TASK TO COMPLETE:
Below are some records. Output the lines from the first one through the line that holds "line: (1726, 546)", exactly as written, with no pictures.

[[ DATA FOR THIS TASK open ]]

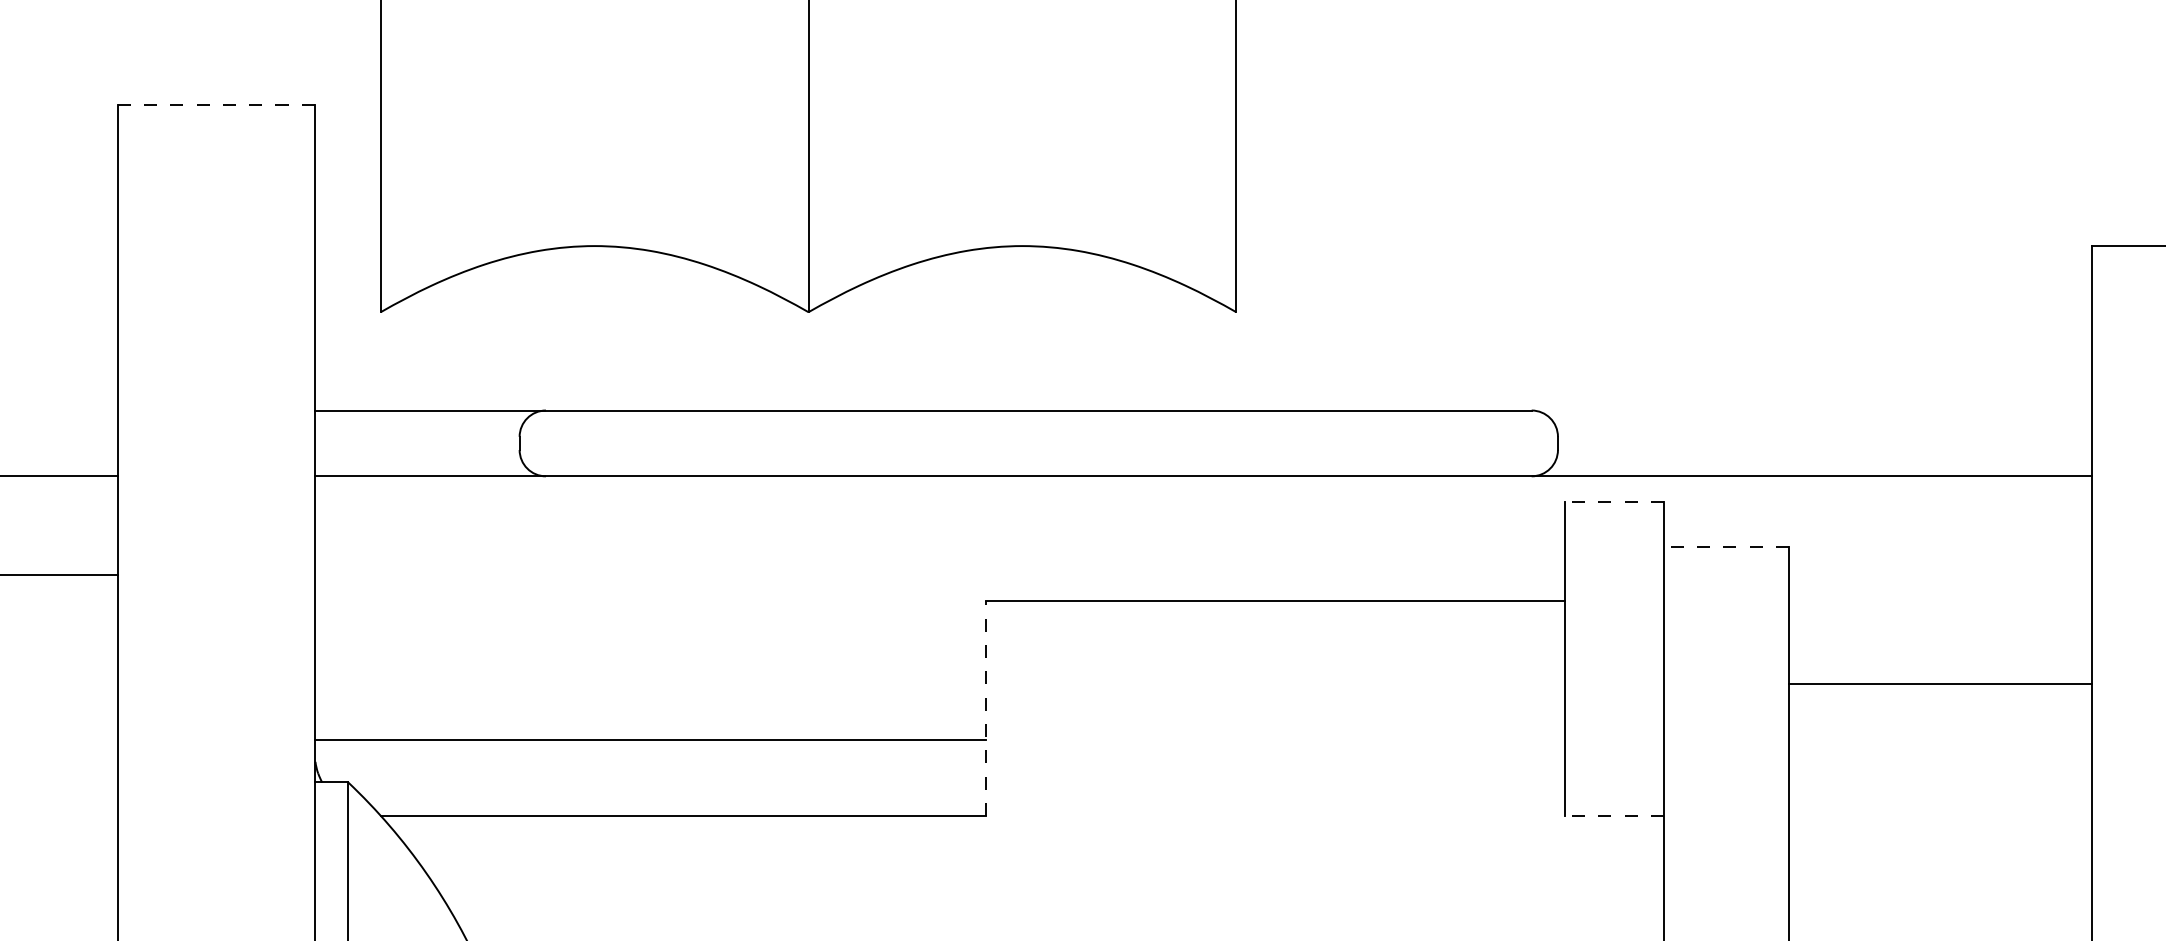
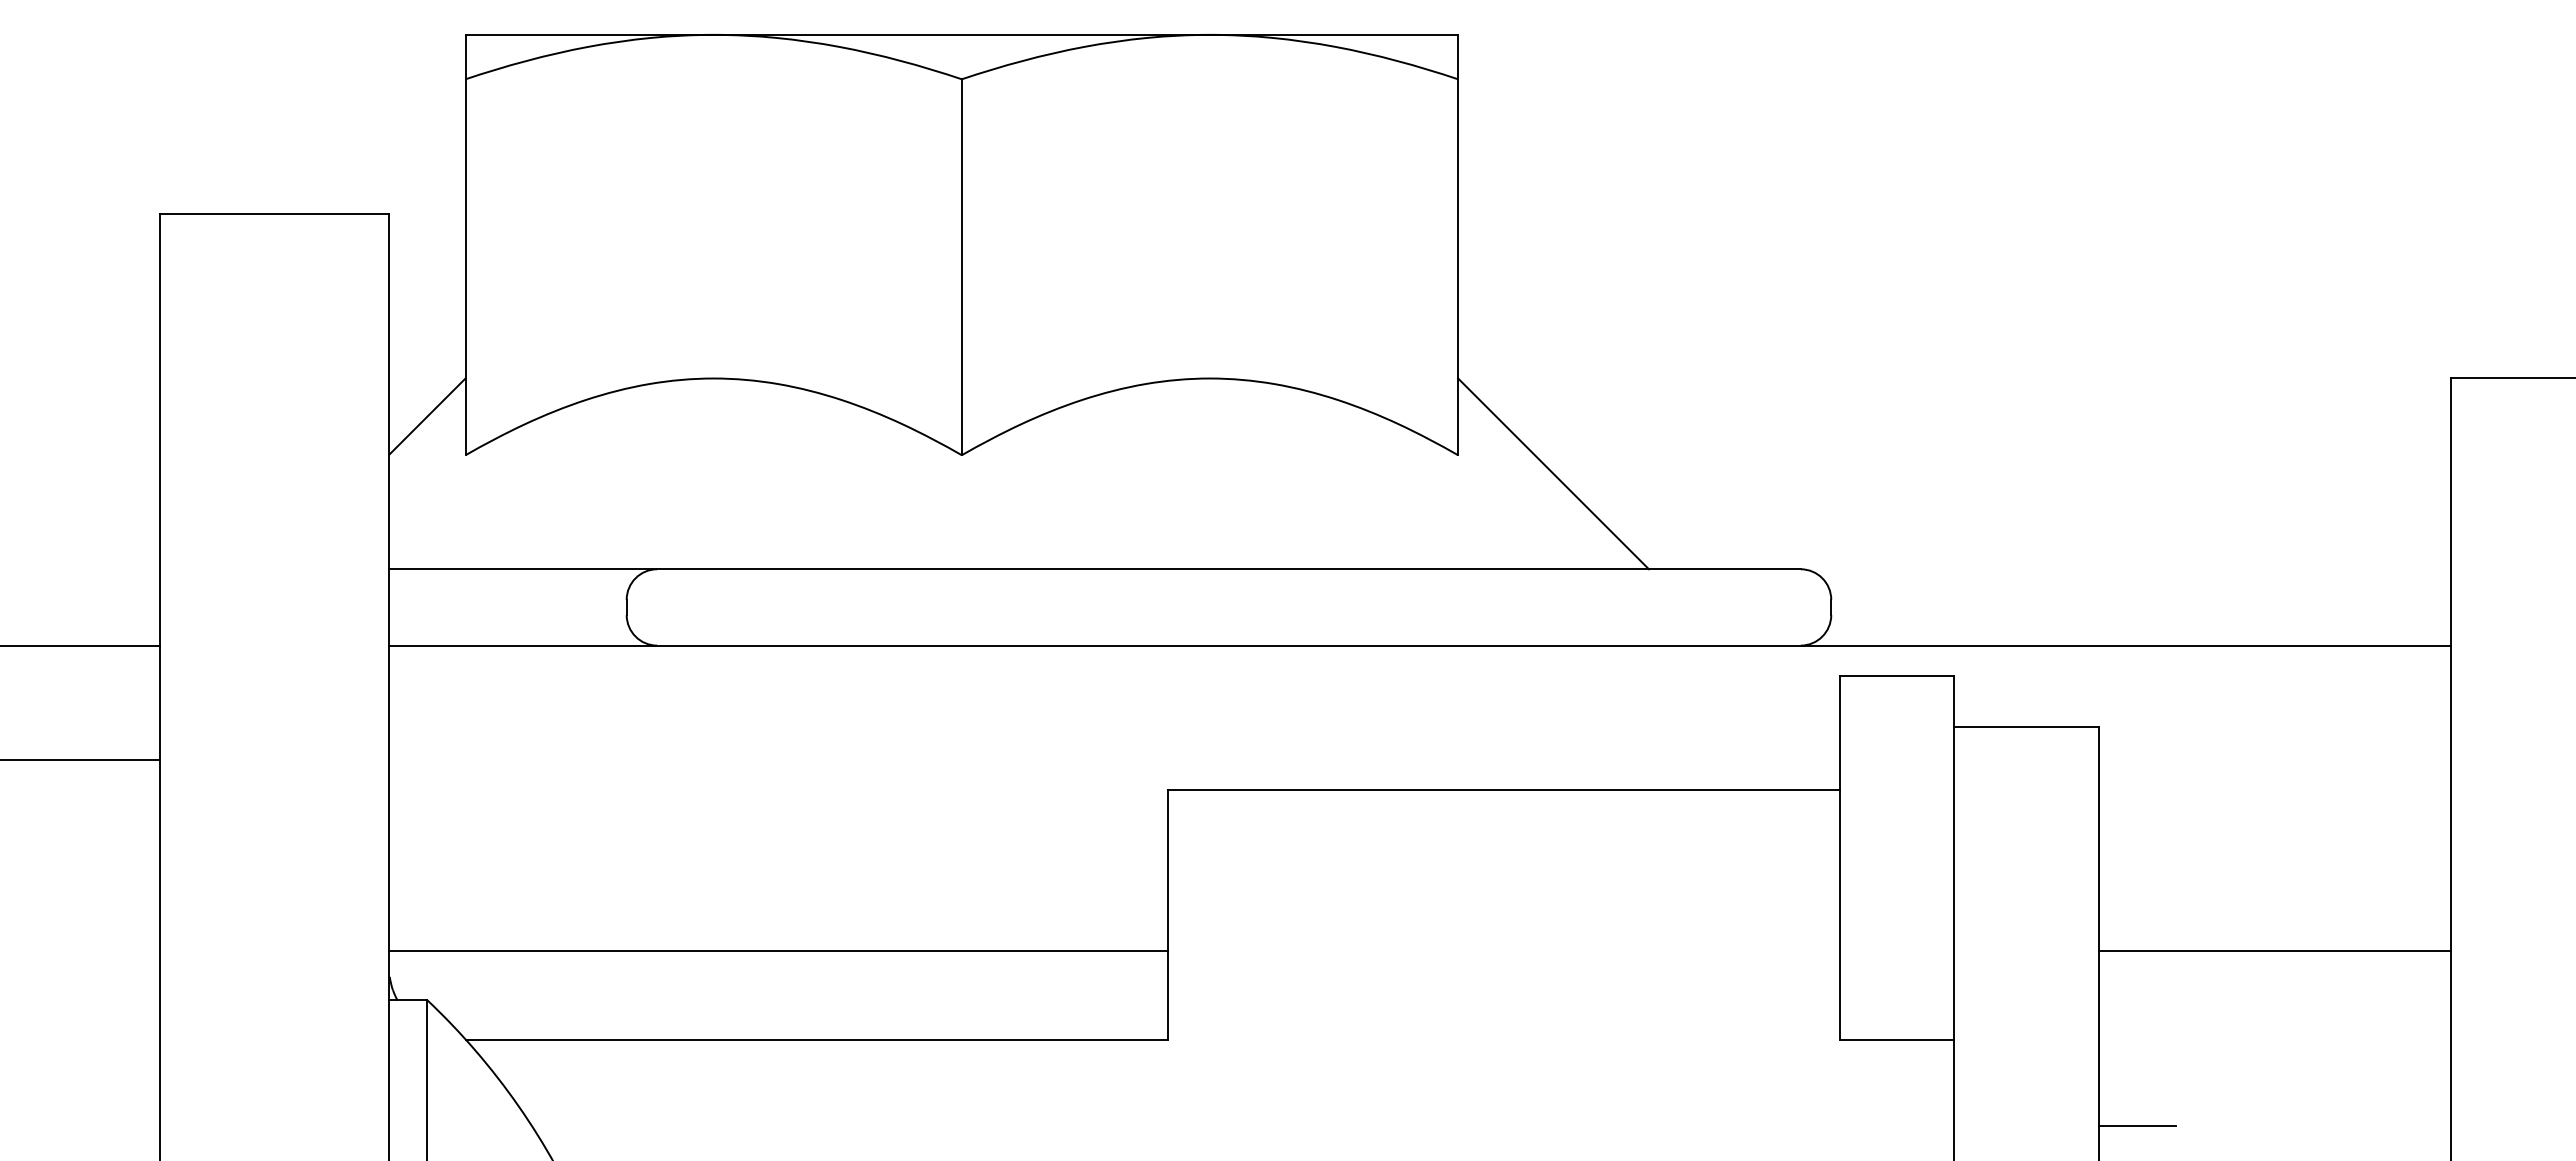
line: (216, 104) -> (274, 214), dashed -> solid
line: (347, 278) -> (427, 416), added
line: (1318, 327) -> (1553, 473), added
line: (1614, 502) -> (1896, 675), dashed -> solid
line: (1726, 546) -> (2026, 727), dashed -> solid
line: (1940, 684) -> (2274, 951), moved
line: (985, 708) -> (1167, 914), dashed -> solid
line: (1614, 815) -> (1896, 1039), dashed -> solid
line: (1821, 890) -> (2137, 1126), added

[[ DATA FOR THIS TASK closed ]]

TASK OUTPUT:
line: (216, 104) -> (274, 214), dashed -> solid
line: (347, 278) -> (427, 416), added
line: (1318, 327) -> (1553, 473), added
line: (1614, 502) -> (1896, 675), dashed -> solid
line: (1726, 546) -> (2026, 727), dashed -> solid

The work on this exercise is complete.